[[ PROVIDED DATA, beginning ]]

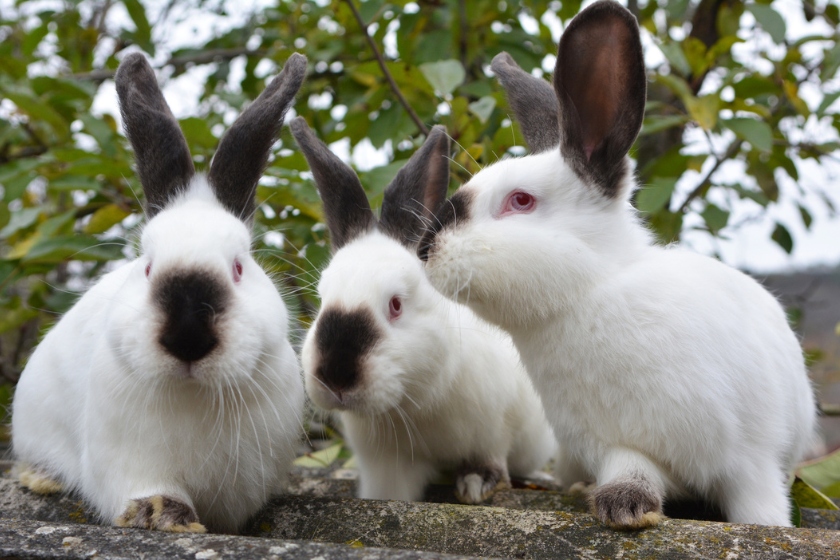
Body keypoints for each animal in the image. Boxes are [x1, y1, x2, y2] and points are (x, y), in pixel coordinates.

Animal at [10, 52, 308, 532]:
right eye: (147, 265)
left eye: (239, 267)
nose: (188, 337)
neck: (194, 395)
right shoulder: (130, 464)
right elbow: (152, 491)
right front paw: (165, 517)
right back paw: (42, 479)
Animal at [288, 118, 556, 504]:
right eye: (322, 297)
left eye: (396, 304)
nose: (336, 376)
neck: (413, 401)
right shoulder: (385, 463)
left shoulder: (492, 429)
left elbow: (488, 457)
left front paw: (477, 485)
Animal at [420, 0, 812, 528]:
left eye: (520, 201)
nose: (425, 250)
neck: (588, 296)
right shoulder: (617, 443)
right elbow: (632, 470)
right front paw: (624, 506)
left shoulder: (751, 461)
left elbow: (761, 510)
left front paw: (767, 527)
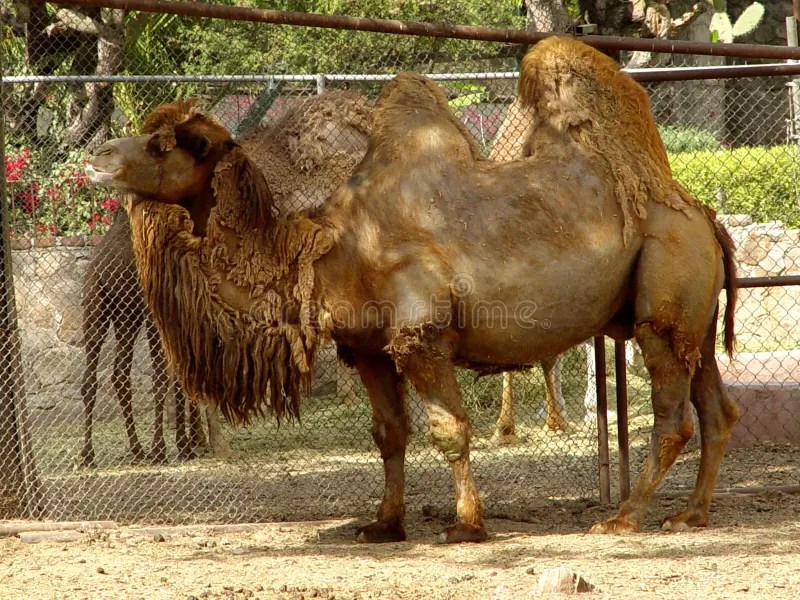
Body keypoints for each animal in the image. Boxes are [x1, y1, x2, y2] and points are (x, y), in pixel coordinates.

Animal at [86, 37, 739, 543]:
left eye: (165, 145)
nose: (97, 155)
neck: (329, 251)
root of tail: (703, 215)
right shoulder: (368, 348)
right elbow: (388, 435)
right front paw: (383, 524)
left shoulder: (421, 336)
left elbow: (449, 431)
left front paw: (467, 525)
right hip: (693, 318)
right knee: (717, 408)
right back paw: (690, 515)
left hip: (664, 298)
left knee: (674, 418)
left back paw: (624, 518)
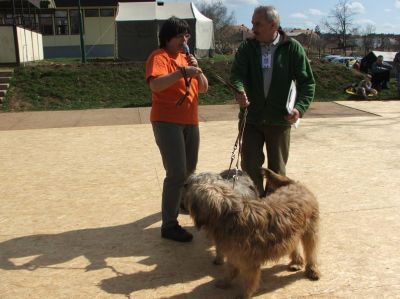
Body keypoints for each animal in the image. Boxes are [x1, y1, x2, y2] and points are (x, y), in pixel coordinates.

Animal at [183, 170, 320, 298]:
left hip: (310, 231)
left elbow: (249, 280)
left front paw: (244, 294)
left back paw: (312, 270)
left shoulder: (249, 260)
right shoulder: (233, 253)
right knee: (295, 245)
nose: (184, 184)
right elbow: (230, 269)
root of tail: (294, 184)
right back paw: (296, 263)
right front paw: (225, 282)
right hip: (293, 233)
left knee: (311, 252)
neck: (229, 216)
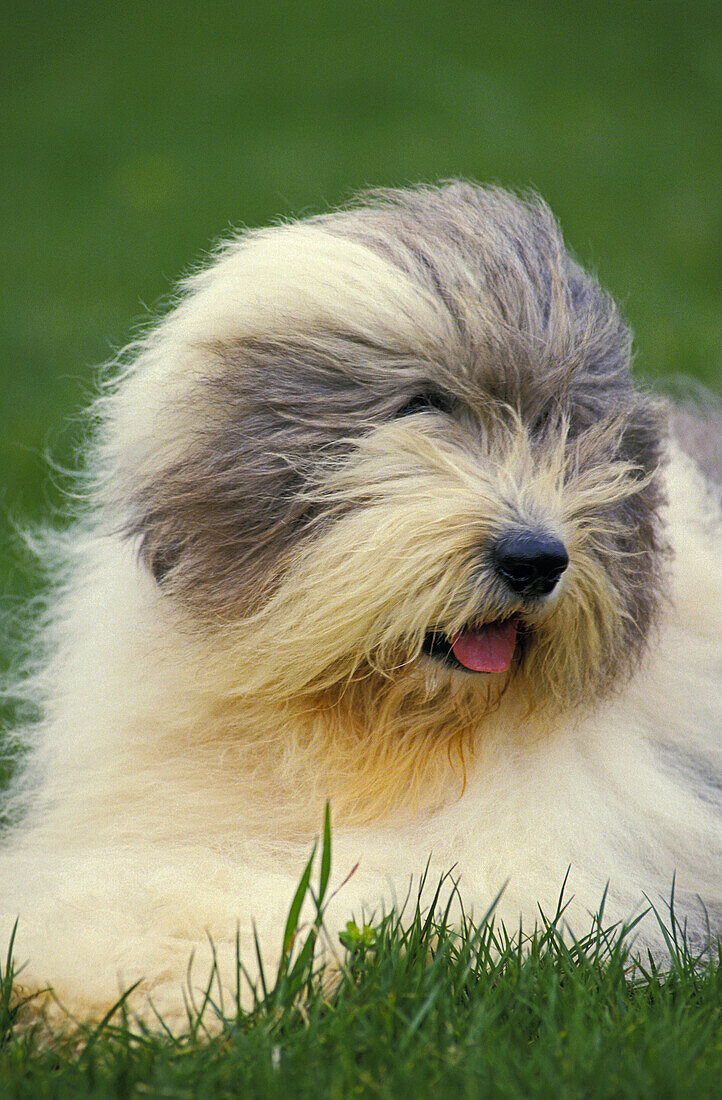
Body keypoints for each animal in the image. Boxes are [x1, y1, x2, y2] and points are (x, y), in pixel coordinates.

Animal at [1, 182, 722, 1029]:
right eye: (422, 407)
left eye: (566, 423)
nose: (536, 560)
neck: (367, 729)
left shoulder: (531, 872)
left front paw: (137, 977)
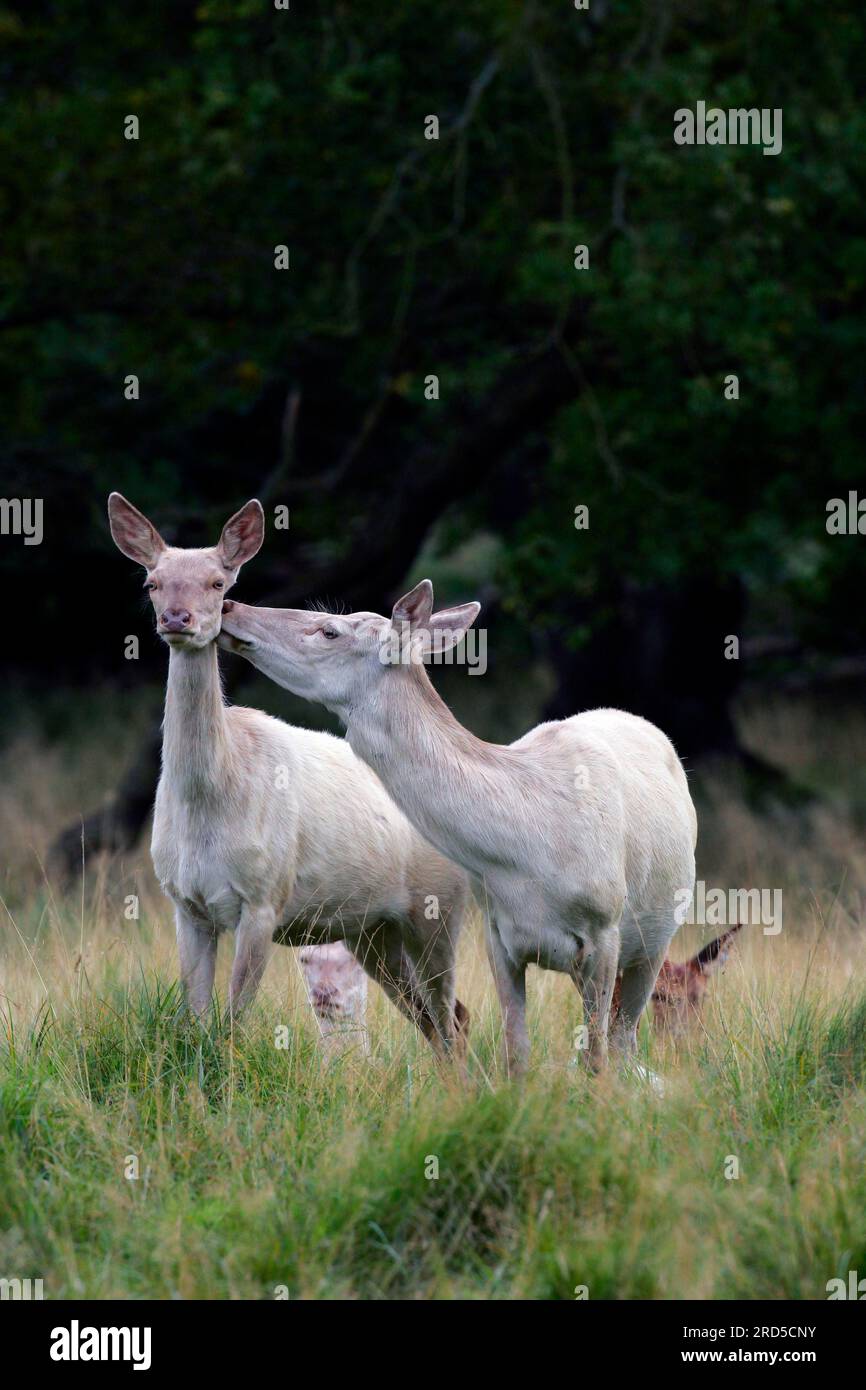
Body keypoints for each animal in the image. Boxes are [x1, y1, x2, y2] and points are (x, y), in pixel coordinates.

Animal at [111, 494, 475, 1045]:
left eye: (219, 582)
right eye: (151, 582)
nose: (178, 618)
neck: (208, 801)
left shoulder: (264, 897)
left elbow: (233, 1022)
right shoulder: (183, 903)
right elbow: (196, 1019)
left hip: (439, 907)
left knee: (451, 1016)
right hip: (371, 930)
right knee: (437, 1017)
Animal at [219, 581, 700, 1078]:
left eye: (329, 630)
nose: (230, 606)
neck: (532, 849)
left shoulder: (605, 932)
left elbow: (596, 1059)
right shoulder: (497, 935)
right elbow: (515, 1053)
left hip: (654, 941)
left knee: (624, 1041)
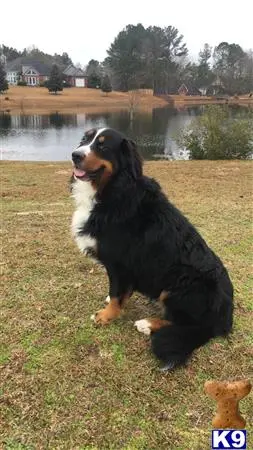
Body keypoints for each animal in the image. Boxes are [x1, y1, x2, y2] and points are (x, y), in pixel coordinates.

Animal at [70, 127, 233, 370]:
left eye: (102, 146)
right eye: (84, 139)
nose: (75, 155)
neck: (114, 190)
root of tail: (224, 317)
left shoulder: (119, 263)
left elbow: (116, 292)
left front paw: (106, 315)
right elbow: (121, 292)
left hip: (180, 282)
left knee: (184, 324)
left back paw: (147, 324)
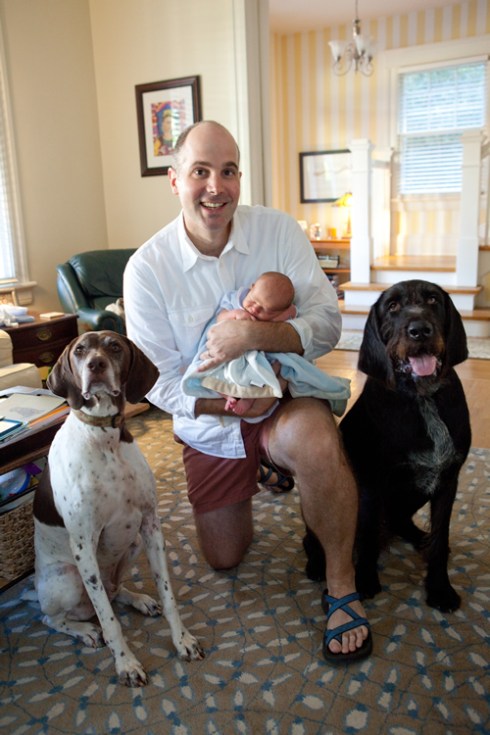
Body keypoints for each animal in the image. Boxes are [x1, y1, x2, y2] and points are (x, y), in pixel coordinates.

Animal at [33, 331, 204, 686]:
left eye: (114, 346)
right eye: (80, 350)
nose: (95, 365)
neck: (103, 437)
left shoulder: (151, 527)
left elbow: (168, 595)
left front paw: (182, 640)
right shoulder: (83, 547)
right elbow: (109, 622)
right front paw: (126, 663)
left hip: (132, 544)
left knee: (113, 591)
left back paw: (138, 599)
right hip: (68, 577)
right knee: (53, 618)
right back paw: (84, 630)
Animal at [304, 280, 471, 613]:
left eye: (433, 300)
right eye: (392, 307)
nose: (419, 330)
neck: (422, 397)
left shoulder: (448, 482)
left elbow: (441, 539)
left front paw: (439, 588)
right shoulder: (372, 482)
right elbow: (367, 537)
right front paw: (364, 581)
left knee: (399, 521)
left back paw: (419, 536)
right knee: (316, 540)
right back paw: (316, 564)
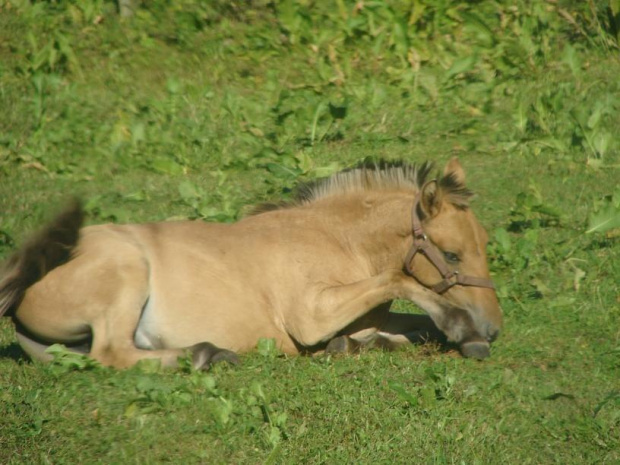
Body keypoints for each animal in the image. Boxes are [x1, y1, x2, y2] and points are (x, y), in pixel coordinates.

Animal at [0, 158, 504, 368]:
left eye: (483, 244)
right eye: (453, 254)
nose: (494, 327)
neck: (340, 241)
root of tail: (26, 279)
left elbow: (410, 324)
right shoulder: (310, 316)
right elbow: (401, 280)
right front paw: (464, 331)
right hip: (127, 274)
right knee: (112, 354)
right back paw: (207, 355)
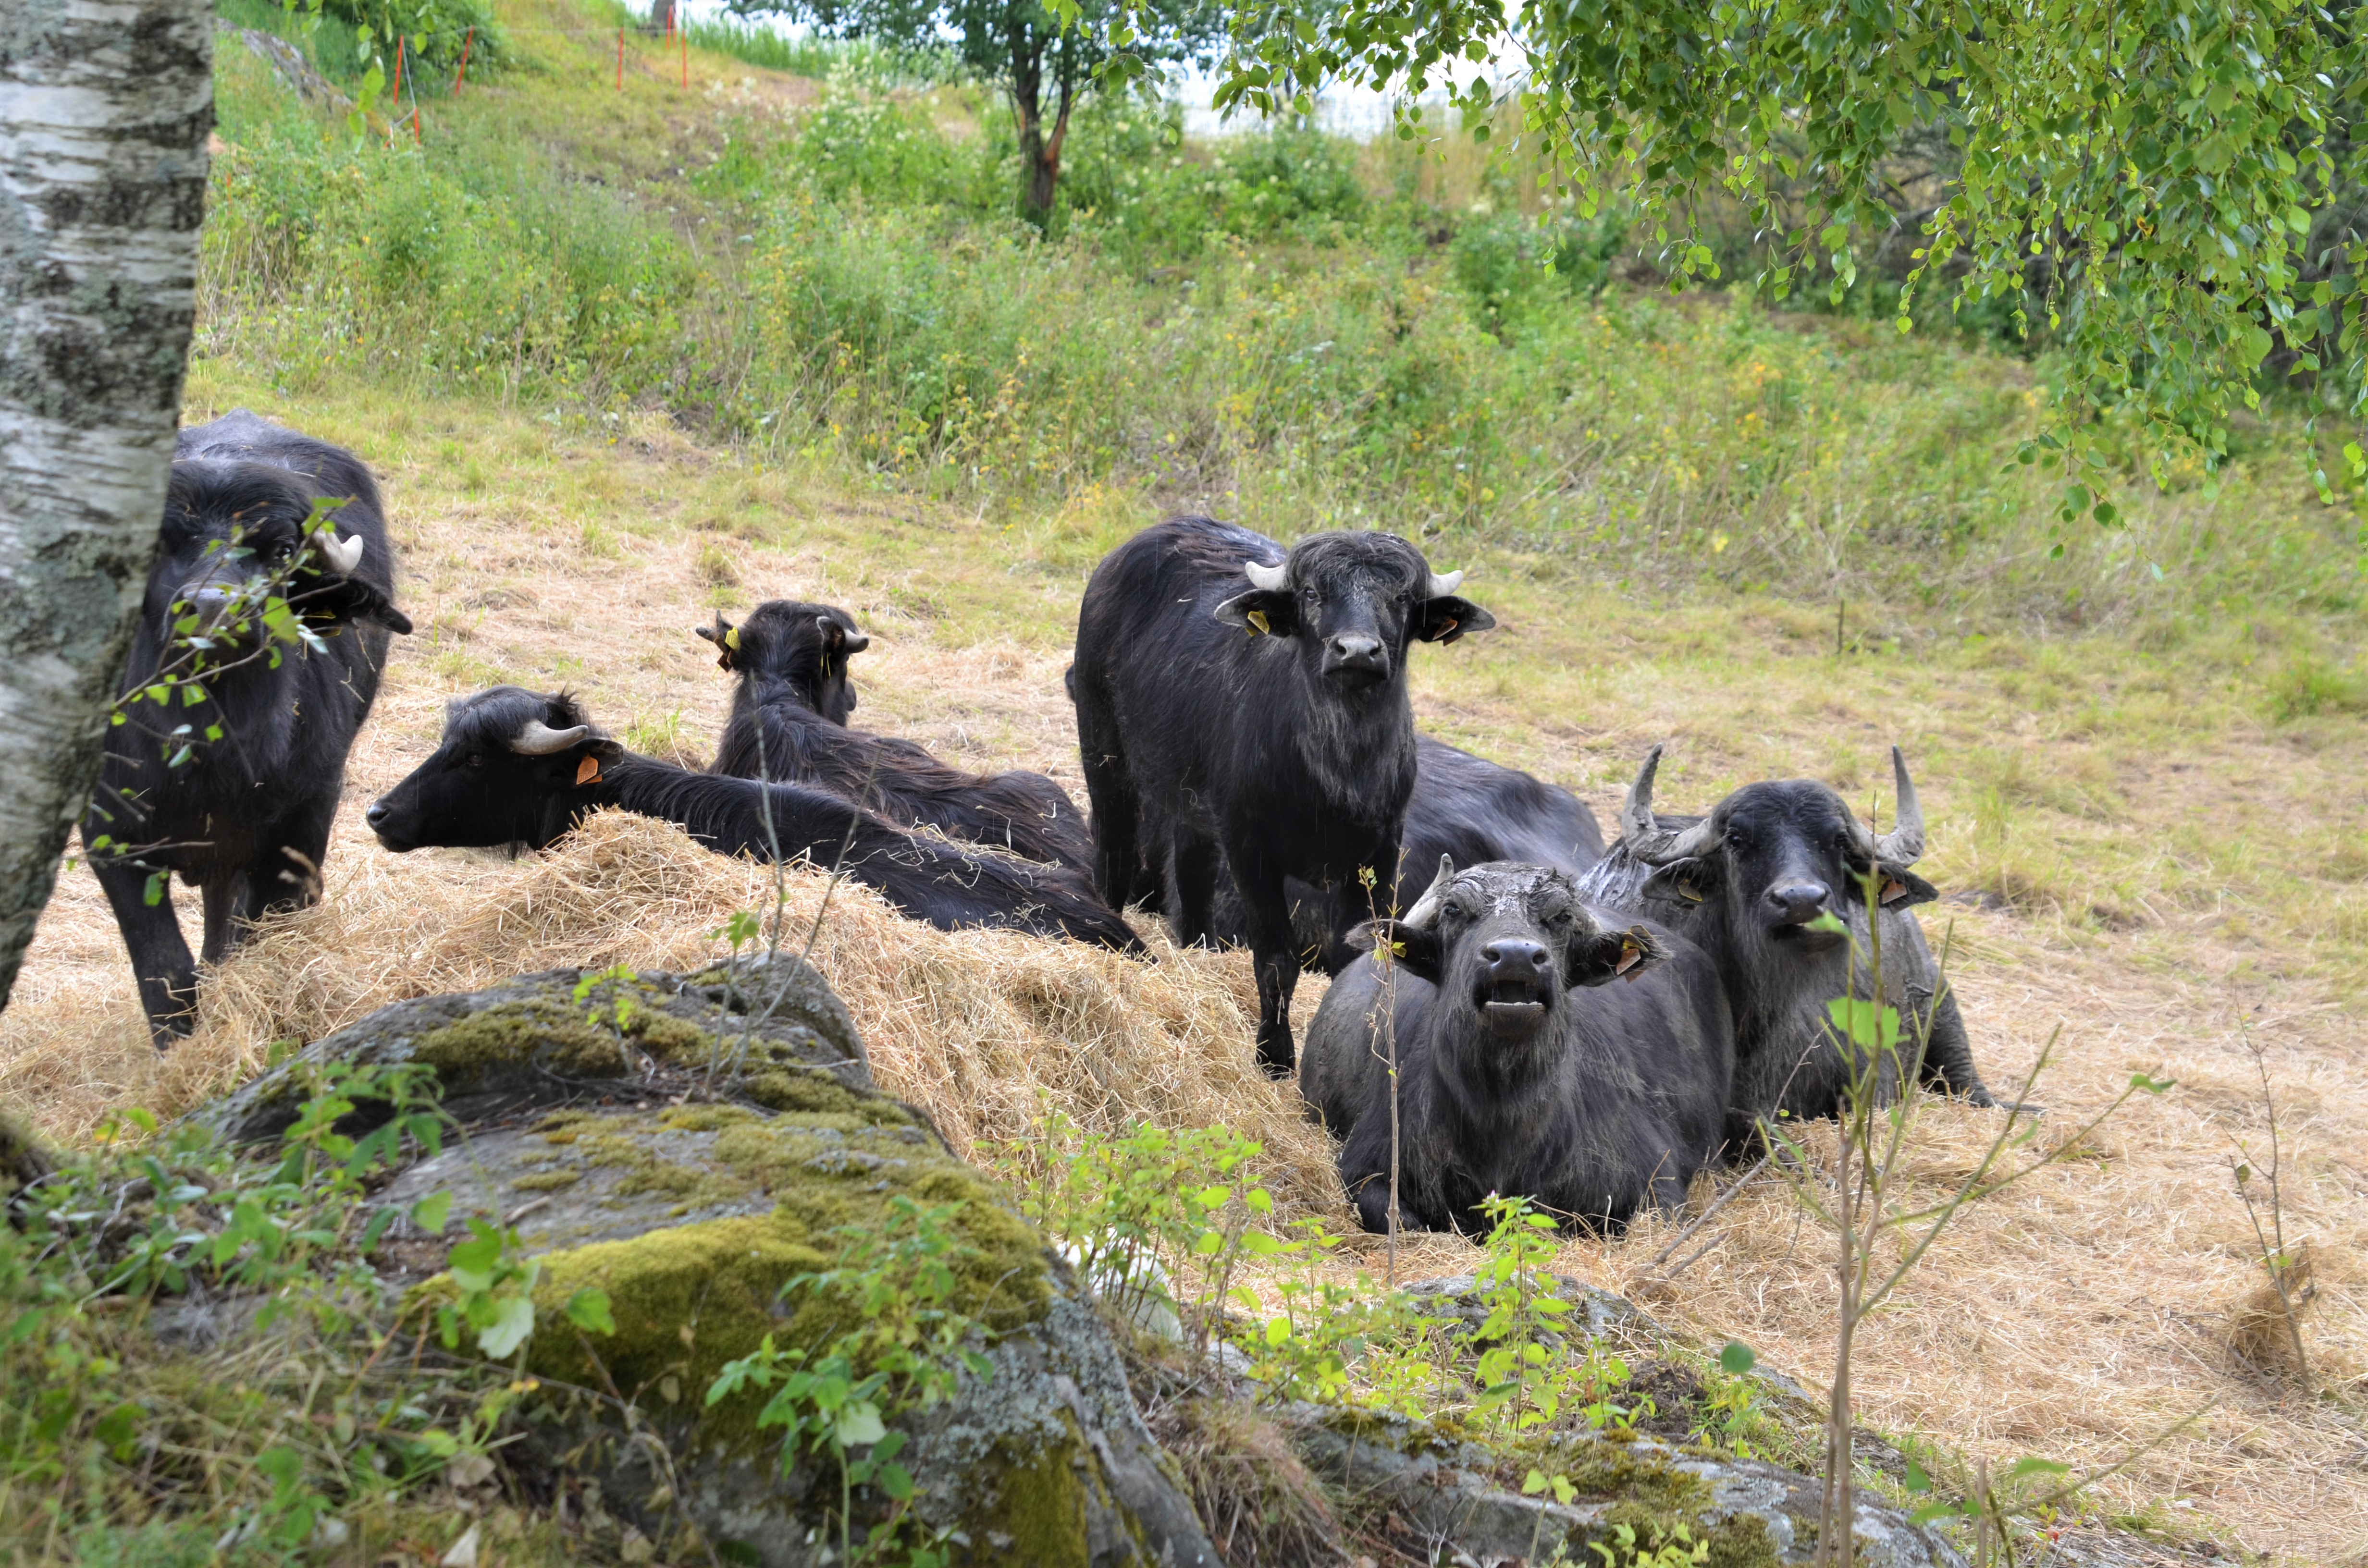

[[ PROVIDED DATA, end ]]

EXERCISE DESCRIPTION:
Starting at the line containing "right shoulder: (130, 464)" and stopping at the line containing "left back paw: (624, 518)", output every line above exactly, both ends included, with pictures omitted.

SOLUTION:
right shoulder: (130, 464)
right elbow: (152, 491)
right front paw: (165, 517)
right back paw: (42, 479)
Animal at [288, 118, 556, 504]:
right eye: (322, 297)
left eye: (396, 304)
nose: (336, 376)
neck: (413, 401)
right shoulder: (385, 463)
left shoulder: (492, 429)
left elbow: (488, 457)
left front paw: (477, 485)
Animal at [420, 0, 812, 528]:
left eye: (520, 201)
nose: (425, 250)
neck: (588, 296)
right shoulder: (617, 443)
right elbow: (632, 470)
right front paw: (624, 506)
left shoulder: (751, 461)
left elbow: (761, 510)
left front paw: (767, 527)
Body keypoints for each animal in the image. Boxes are [x1, y1, x2, y2] and points are (x, y), in pixel coordinates.

Animal at [86, 37, 739, 543]:
left eye: (165, 145)
nose: (97, 155)
neck: (329, 251)
root of tail: (703, 215)
right shoulder: (368, 348)
right elbow: (388, 435)
right front paw: (383, 524)
left shoulder: (421, 336)
left elbow: (449, 431)
left front paw: (467, 525)
right hip: (693, 318)
right knee: (717, 408)
right back paw: (690, 515)
left hip: (664, 298)
left knee: (674, 418)
left back paw: (624, 518)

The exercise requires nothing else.